Они немного помолчали, девушка оглядывала лужайку, пока взгляд ее не остановился на бронзовой статуе мужчины в большом морском капюшоне, потрепанном штормом.
– Да, – сказала она, припоминая что-то, – старик в пальто? Этот? – Показала она.
– Ф. Д. Р.? А что?
– Ф. Д. – кто?
– Франклин Делано Рузвельт. Президент США во время Второй мировой войны и в период Великой депрессии. Если я правильно помню, его избирали президентом четыре раза. – Шамун пристально смотрел на нее. – Ты же знаешь о нем, Нэнси Ли. Ты же помнишь, что о нем рассказывали вам в школе.
– Неужели?
– Нэнси Ли, – помолчав, начал он безразличным тоном, словно это не очень-то интересовало его. – Сколько тебе лет?
– Больше восемнадцати.
– Нет, серьезно. Тебе уже есть двадцать один?
– Конечно, а почему спрашиваешь?
– Нэнси Ли, – продолжал он, беря обе ее руки в свои. – Могу я сказать тебе кое-что очень личное? О сексе?
Она нервно засмеялась.
– А почему бы нет?
– Ты когда-нибудь слышала о женском обрезании?

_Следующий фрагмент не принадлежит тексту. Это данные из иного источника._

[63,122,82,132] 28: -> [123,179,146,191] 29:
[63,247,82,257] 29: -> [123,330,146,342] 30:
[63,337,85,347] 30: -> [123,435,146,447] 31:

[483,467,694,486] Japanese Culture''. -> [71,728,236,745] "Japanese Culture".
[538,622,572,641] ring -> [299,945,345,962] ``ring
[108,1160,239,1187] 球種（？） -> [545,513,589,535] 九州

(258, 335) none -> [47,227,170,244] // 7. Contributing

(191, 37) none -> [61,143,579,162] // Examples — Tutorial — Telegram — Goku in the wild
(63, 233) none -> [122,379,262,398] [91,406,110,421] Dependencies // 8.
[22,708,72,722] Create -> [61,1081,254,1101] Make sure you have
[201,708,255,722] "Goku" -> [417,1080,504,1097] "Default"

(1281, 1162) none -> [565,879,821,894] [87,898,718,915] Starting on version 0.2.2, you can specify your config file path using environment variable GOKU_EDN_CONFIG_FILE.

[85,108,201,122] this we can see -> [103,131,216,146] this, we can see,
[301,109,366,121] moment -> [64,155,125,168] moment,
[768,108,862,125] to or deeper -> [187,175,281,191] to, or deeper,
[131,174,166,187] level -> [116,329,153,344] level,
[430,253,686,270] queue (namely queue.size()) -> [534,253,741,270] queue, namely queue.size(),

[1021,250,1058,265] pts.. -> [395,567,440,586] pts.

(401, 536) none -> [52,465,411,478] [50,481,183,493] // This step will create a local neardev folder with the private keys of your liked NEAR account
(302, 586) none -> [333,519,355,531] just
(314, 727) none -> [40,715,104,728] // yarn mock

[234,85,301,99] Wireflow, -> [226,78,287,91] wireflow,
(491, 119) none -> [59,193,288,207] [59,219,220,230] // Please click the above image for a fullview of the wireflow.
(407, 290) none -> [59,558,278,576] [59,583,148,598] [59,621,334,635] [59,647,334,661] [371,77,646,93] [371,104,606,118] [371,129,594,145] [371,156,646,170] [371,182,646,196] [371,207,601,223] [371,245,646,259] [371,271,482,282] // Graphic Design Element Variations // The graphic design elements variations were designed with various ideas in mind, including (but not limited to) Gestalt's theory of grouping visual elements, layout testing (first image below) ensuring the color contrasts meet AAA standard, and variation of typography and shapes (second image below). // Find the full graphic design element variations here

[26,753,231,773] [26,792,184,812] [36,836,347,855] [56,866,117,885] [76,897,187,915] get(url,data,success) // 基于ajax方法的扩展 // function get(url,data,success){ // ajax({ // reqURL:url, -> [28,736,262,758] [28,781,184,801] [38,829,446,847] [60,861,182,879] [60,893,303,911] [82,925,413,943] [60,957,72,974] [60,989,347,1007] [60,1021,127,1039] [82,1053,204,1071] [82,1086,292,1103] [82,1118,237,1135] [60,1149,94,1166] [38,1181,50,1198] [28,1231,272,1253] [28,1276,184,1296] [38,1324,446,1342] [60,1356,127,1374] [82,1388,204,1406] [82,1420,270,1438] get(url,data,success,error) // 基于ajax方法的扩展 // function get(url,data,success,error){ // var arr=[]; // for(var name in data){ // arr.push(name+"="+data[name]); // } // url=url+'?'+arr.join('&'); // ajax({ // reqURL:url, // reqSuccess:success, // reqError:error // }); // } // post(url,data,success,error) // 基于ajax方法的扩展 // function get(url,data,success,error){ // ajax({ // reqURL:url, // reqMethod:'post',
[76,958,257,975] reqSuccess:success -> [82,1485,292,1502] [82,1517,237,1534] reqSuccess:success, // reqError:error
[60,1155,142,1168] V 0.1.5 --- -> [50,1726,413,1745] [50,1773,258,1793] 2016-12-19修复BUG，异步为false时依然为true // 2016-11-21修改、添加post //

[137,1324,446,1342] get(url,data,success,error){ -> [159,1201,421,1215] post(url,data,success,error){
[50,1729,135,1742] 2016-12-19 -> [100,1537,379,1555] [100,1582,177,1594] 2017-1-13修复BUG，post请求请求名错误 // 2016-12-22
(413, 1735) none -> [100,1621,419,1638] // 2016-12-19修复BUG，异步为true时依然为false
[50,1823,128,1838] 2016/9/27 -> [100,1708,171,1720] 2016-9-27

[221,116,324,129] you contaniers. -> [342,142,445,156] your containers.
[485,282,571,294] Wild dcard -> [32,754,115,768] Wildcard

Возникла неловкая пауза. Ее щеки зарумянились.
– Это что, шутка?
– Это называется клитеродектомия.
– Морис!
– Нэнси Ли, арабские мужики не успокоятся, пока не вырежут тебе клитор. Не говори, что ты об этом не слышала.
На этот раз пауза была еще более длинной и неловкой.
– Ты за мной шпионишь, Морис.
– Я ревную, как дьявол, вот и все.
Она сделала попытку засмеяться.
– Ты что, хочешь извести себя? Мы провели неделю в Риме, ну и старались там!..
Ее смех был заразителен; Шамун непроизвольно захихикал. Она на него долго смотрела.
– Я не могу сегодня вечером, Морис. В восемь у меня одно серьезное дело.
– Что бы там ни было, встретимся у меня в пять тридцать? Я тебя довезу назад.
Она сидела молча, играя со своей записной книжкой.
– Ты не знаешь этого парня, Морис. Он… понимаешь, я как будто ему должна, а он не стесняется получить свое. Он просто с ума сходит, если видит другого парня рядом со мной.
– Пять тридцать, угол Одли и Гросвенор. Я буду на маленьком коричневом «форде-фиесте». Я доставлю тебя, куда ты скажешь к восьми вечера, точно.
– Не знаю, Морис. Я хотела бы.
– Этому парню все уже немного наскучило. А ты устала быть должницей. Со мной начнешь все сначала.
Ее рот слегка приоткрылся. Она так напряженно на него смотрела, что не заметила, как выронила на траву записную книжку.
– А потом? – хотела она спросить.
– Теперь о тебе, Нэнси Ли. Я без ума от тебя.